Die Studie zeigt aber auch die hohe Verantwortungsbereitschaft der Pflegefachkräfte und deren Eigenständigkeit im Handlungsfeld der Intensivpflege auf. Isfort betont, „dass die Pflegekräfte vielerorts eigenverantwortlich die Therapien nicht nur überwachen, sondern inzwischen auch selbstständig steuern. Das gilt sowohl für Aspekte der Beatmungstherapie als auch für die kurzzeitige Regulierung von Medikamentengaben“. Damit nimmt die Pflege zusehends eine Schlüsselstellung in der Intensivtherapie ein und führt bereits heute zahlreiche Leistungen eigenverantwortlich aus, die üblicherweise dem ärztlichen Dienst zugeschrieben werden. „Die Realität in der Pflege ist weiter, als berufspolitische Diskussionen und Statements von Gesundheitspolitikern es erahnen lassen“, so Isfort.

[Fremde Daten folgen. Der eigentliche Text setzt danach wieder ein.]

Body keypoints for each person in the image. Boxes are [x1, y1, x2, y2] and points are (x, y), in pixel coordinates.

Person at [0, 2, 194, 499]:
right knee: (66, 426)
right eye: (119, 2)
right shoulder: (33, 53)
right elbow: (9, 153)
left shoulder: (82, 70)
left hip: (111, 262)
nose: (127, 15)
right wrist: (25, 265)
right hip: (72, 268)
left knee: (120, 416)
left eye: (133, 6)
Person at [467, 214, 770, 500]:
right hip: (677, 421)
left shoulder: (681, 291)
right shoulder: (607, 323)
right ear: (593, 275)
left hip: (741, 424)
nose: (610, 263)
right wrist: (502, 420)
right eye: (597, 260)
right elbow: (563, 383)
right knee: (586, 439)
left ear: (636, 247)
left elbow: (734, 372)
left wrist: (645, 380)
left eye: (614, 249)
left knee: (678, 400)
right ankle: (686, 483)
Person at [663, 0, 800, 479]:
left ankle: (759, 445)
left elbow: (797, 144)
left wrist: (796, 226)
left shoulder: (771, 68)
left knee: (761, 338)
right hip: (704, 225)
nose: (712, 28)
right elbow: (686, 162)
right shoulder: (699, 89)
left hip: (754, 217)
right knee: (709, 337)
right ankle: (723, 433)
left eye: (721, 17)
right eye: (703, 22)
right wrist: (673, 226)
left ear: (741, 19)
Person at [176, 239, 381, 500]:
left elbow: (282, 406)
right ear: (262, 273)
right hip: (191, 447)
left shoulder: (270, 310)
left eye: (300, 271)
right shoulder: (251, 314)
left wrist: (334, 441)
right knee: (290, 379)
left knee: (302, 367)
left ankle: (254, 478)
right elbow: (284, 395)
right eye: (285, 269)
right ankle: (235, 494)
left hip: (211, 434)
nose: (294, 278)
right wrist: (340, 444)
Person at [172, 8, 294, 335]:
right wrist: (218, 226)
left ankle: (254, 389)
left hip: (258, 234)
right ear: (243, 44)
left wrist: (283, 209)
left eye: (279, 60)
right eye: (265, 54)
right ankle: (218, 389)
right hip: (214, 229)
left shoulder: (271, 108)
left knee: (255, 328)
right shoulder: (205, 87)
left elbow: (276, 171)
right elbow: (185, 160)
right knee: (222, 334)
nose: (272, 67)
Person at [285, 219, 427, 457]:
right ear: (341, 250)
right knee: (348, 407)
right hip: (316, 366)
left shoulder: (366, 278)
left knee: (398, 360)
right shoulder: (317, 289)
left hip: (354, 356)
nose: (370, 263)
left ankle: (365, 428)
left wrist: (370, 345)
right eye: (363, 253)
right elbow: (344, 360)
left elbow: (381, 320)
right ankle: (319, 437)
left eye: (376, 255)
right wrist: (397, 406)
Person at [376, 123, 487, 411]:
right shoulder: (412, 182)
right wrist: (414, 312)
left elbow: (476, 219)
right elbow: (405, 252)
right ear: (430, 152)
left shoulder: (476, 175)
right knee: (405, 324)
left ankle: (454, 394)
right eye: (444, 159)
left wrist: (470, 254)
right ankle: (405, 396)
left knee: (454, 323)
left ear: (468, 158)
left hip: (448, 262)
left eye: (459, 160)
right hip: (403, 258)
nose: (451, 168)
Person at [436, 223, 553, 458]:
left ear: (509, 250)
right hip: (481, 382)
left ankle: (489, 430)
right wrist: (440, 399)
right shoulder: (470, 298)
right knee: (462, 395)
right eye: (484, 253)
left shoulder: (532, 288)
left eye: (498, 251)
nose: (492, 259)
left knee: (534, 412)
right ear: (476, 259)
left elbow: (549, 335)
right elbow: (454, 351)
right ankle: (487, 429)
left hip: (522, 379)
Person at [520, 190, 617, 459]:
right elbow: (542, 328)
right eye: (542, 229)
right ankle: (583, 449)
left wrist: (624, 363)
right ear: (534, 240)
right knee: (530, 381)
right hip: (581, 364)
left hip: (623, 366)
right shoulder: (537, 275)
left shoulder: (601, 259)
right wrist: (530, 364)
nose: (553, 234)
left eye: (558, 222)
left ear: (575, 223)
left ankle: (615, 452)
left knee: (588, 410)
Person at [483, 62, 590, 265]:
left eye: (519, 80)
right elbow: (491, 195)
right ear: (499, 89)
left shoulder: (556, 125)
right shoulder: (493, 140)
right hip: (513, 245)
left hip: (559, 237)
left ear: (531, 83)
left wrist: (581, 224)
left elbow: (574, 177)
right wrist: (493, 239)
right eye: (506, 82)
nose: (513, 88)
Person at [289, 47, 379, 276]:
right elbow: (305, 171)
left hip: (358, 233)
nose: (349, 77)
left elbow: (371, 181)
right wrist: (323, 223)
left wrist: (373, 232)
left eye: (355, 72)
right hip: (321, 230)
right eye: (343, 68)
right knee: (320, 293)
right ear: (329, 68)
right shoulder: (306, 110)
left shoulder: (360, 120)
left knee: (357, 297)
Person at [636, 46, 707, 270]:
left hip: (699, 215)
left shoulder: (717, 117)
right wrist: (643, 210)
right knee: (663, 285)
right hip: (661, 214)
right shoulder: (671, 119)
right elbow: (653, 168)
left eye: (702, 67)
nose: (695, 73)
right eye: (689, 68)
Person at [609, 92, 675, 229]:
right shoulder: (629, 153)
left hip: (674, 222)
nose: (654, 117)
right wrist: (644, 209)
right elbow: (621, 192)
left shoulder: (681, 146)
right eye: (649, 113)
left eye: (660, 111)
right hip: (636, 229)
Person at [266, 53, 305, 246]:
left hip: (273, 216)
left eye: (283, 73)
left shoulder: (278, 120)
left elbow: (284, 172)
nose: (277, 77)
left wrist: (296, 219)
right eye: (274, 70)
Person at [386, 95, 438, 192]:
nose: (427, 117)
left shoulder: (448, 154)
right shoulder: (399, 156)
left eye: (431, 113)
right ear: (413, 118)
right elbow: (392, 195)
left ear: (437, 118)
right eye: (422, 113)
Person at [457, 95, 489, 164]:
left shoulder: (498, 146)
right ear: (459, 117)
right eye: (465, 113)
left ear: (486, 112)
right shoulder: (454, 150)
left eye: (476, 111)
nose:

Der Konkurrenzkampf um gut ausgebildete Pflegefachkräfte ist in vollem Gange. Das Abwerben von Mitarbeitern von Intensivpflegestationen ist inzwischen an der Tagesordnung. Zahlreiche offene Stellen können zeitnah nicht wiederbesetzt werden. In der Studie wird insgesamt das umfassende Problemfeld der Nachwuchsgewinnung, Personalrekrutierung und der Personalbindung sichtbar, das die Krankenhäuser alleine nicht kurzfristig werden lösen können. Isfort: “ Es wird höchste Zeit, dass umfassend in die Pflege investiert wird, wenn die Gesundheitsversorgung in Deutschland auf möglichst hohem Niveau erhalten bleiben soll“.
Die Studie kann kostenlos unter www.dip.de heruntergeladen werden. Das Pflege-Thermometer 2012 ist bereits die sechste größere Untersuchung dieser Art seit 2002.
Das gemeinnützige Deutsche Institut für angewandte Pflegeforschung e.V. (dip) ist ein Institut an der Katholischen Hochschule NRW (KatHO NRW) in Köln und betreibt einen weiteren Standort an der Philosophisch-Theologischen Hochschule Vallendar (PTHV) bei Koblenz.